◆ **What this exercise asks**
1. Copy out the stretch of the Roosevelt River account from "In 2013, a longtime" through "joined his effort." word for word.
2. Pick up the Roosevelt River expedition story after its last sentence and keep writing it.
━━━━━ Page text ━━━━━
The still remote Roosevelt River hasn’t changed much over the last 100 years. As I stand awestruck at my first sight of the river, a beautiful pair of blue-and-gold macaws come flying down the river squawking, making it seem to me like a wild paradise. But, I’m not naïve. These dark waters hide crocodiles and piranha and the forest harbors jaguars and poisonous snakes among countless other dangers. Ahead of me lies 500 miles of wild river, and though it’s a dream come true I know it will call upon a lifetime of adventure experience to even survive the trip.

In 2013, a longtime friend, Professor Marc Meyers, casually brought up the Roosevelt River while we were sharing some wine over-looking the Pacific Ocean. He was surprised I knew of it.  Marc described his nearly lifelong desire for a scientific expedition on this river, and he wanted me to document it. Marc’s fascinating research focuses on biomimicry, the study of evolutionary design to solve modern engineering problems. And, he focuses on Amazon animals.   I felt the science, history, and environmentalism made this an once-in-a-lifetime adventure, and I immediately joined his effort.

More than a year later, we sat at the remote launch site with the help of GPS, satellite imagery, and locals. The “Roosevelt River Centennial Scientific Expedition” included just Marc, myself, and two Brazilian Army colonels, both with valuable knowledge of the Amazon. Colonel Ivan Angonese, a 20-year jungle veteran, including encounters with the notorious Colombian FARC, and Colonel Hiram Reis Silva, who led military road construction in the Amazon.
━━━━━ Dataset extract ━━━━━
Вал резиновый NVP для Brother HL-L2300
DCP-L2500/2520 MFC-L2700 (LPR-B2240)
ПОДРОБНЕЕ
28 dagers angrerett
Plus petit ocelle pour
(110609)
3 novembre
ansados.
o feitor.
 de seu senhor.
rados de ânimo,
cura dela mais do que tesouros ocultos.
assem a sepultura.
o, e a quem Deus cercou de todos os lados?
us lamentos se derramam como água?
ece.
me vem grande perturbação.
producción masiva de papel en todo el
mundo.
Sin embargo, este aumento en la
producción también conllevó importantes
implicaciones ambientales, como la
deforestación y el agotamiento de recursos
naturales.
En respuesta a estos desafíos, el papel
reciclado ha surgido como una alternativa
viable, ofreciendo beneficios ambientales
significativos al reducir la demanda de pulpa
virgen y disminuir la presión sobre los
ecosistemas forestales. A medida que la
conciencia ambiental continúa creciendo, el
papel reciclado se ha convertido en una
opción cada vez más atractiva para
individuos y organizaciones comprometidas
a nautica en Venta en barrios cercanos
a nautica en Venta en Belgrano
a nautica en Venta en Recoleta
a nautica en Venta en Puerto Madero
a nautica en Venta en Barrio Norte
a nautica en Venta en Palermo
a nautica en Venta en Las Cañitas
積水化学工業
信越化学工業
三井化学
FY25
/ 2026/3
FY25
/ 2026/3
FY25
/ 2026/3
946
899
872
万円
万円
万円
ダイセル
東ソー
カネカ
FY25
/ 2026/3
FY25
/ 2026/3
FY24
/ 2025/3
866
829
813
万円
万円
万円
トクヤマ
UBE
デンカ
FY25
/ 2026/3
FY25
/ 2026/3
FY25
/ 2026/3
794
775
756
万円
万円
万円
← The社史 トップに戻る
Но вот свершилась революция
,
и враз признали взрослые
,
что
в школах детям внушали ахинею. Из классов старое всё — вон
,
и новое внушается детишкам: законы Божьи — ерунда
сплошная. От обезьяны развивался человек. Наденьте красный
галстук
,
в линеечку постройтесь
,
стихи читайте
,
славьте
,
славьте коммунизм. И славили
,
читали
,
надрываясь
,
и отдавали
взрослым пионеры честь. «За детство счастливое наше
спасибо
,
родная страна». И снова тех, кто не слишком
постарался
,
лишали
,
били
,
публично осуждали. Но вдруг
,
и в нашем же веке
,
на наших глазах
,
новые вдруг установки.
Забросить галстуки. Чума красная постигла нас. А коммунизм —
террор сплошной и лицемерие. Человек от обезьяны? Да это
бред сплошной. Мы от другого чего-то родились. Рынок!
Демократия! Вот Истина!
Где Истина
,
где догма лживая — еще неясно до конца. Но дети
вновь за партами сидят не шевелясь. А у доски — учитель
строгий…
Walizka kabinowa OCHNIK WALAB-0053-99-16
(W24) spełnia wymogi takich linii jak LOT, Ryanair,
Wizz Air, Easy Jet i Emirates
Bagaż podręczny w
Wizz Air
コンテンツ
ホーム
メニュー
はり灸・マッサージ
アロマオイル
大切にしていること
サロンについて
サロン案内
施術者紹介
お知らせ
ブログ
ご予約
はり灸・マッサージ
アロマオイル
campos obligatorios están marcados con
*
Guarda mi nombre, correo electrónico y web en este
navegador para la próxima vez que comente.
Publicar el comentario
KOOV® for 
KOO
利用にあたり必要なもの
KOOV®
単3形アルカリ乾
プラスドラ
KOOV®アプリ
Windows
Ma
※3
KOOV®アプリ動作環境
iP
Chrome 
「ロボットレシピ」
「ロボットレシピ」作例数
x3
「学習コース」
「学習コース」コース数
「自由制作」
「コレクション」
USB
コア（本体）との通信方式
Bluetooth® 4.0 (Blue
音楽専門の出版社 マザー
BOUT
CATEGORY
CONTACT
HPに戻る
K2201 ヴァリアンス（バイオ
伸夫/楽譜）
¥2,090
━━━━━
◆ **Answers to the problems**
1.
In 2013, a longtime friend, Professor Marc Meyers, casually brought up the Roosevelt River while we were sharing some wine over-looking the Pacific Ocean. He was surprised I knew of it.  Marc described his nearly lifelong desire for a scientific expedition on this river, and he wanted me to document it. Marc’s fascinating research focuses on biomimicry, the study of evolutionary design to solve modern engineering problems. And, he focuses on Amazon animals.   I felt the science, history, and environmentalism made this an once-in-a-lifetime adventure, and I immediately joined his effort.

2.
The heat was pervasive, and on reaching the river I just wanted to jump in the water but wisely hesitated at the thought of piranha. Hiram then carefully got in thigh deep. This was all the invitation I needed. I spent the rest of the trip up to my nose in the cooling waters whenever possible.

With my engineering background, I wanted to make my own scientific contributions. So, I determined to map a cross section of the river and estimate its flow at points along the way. I also made an extensive guide of the fauna seen on the original expedition to allow comparisons to our sightings.

Mornings started very early–many just shortly after 4 a.m. We had kayaks that carried a small amount of provisions while the supply canoe carried everything else. I referred to them as the “Ferraris and the semi.” My primary role of supplying the muscle power for the canoe was clear to me early-on. I jokingly referred to myself as a “camarada,” the word for the paid peasant paddlers of TR’s expedition. I prepared for the trip by gaining more than 10 pounds, referring to my extra weight as “insurance.” When ribbed by Colonel Hiram, I jokingly shot back that I knew what happened the last time a Brazilian Colonel took an American down this river.

In its upper reaches, the Roosevelt River is narrow, winding and swift. In many places a single fallen tree can stretch across the entire river.  I knew from engineering and being a trained whitewater raft guide that kayaks are faster, more maneuverable, and have shallower drafts. The first day proved this over-and-over again as the heavier canoe required an earlier response, more skill and paddling power to do the same thing the kayaks did with ease. Many times the kayaks would pass right over a shallow rock or branch that then would hang-up the canoe, a dangerous prospect in such a remote place.

We ate gruel for breakfast and either freeze-dried camping meals or a rice, onion, garlic, and dried meat concoction popular with the Brazilians for dinner. This was often augmented with freshly caught fish. I ate twice as much as the others, what Marc referred to as double rations. Still, there was almost no English spoken only Portuguese.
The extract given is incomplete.